Building, Cill Buaine, Co. Kerry
Co. Kerry |
Utility Structures
At Cill Buaine on the Iveragh Peninsula in County Kerry, a small and poorly understood structure sits quietly within an enclosure, its purpose still a matter of some uncertainty.
The building occupies a roughly rectangular footprint measuring six metres east to west and just over four metres north to south, its perimeter formed by a stony bank averaging 1.3 metres wide. What makes it quietly odd is what survives inside: two upright slabs that may once have served as grave-markers, suggesting this was not simply a domestic or agricultural space. A further six-metre run of upright slabs outside the building's north-western corner adds to the ambiguity, hinting at boundaries or alignments whose original logic has long since dissolved.
The site is recorded as part of a wider enclosure, and the structural details point to early ecclesiastical or mortuary use, though nothing about the surviving fabric is definitive.

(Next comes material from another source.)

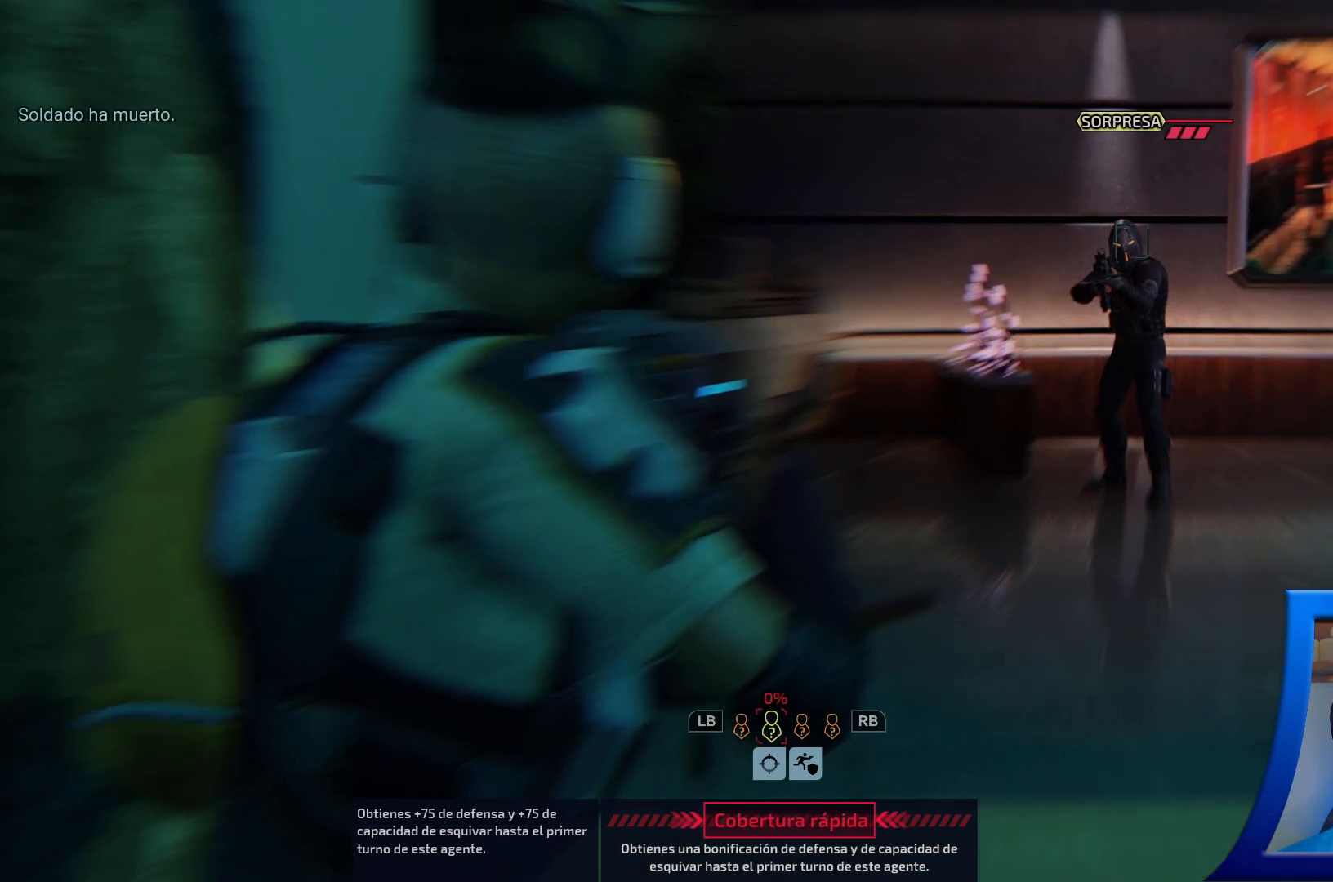
{"dt_ms": 500, "buttons": [], "left_stick": "center", "right_stick": "center", "events": [[67, "DPAD_RIGHT", "up"], [317, "DPAD_LEFT", "down"], [433, "DPAD_LEFT", "up"]]}
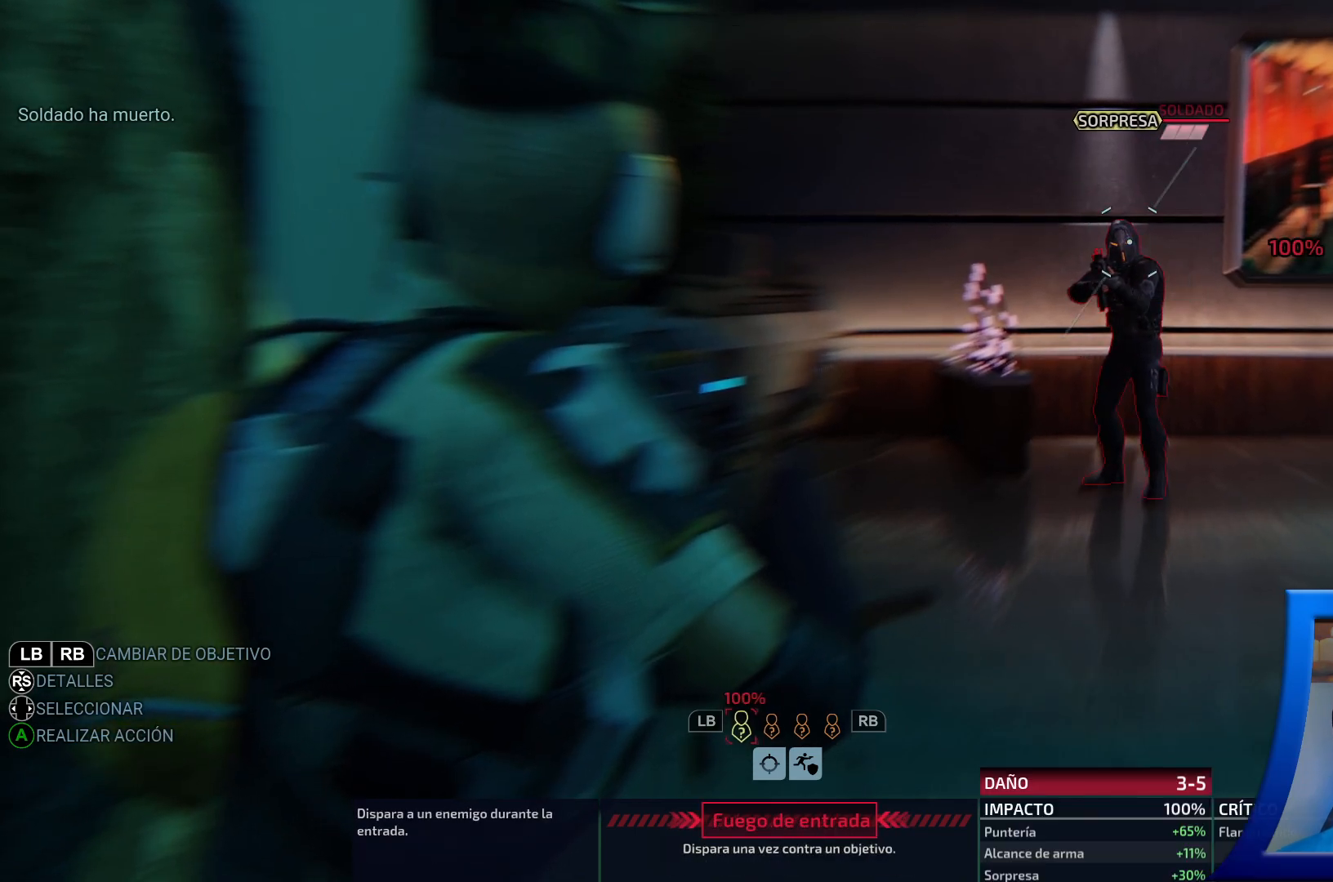
{"dt_ms": 1000, "buttons": [], "left_stick": "center", "right_stick": "center"}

Drystone revetting, a technique in which stones are set without mortar to face and stabilise an earthen bank, is visible internally along the western and northern walls, though the southern side of the bank has largely collapsed or been lost. The name Cill Buaine is itself suggestive: "cill" in Irish typically denotes an early church or monastic cell, a small religious foundation often enclosed within a roughly circular earthwork of this kind. The combination of possible grave-markers, enclosure, and place-name points toward an early Christian site, though the record is careful not to overstate what the physical remains can confirm. The archaeological survey of the Iveragh Peninsula, published by Cork University Press in 1996, catalogued the structure among the many such sites scattered across this part of south Kerry.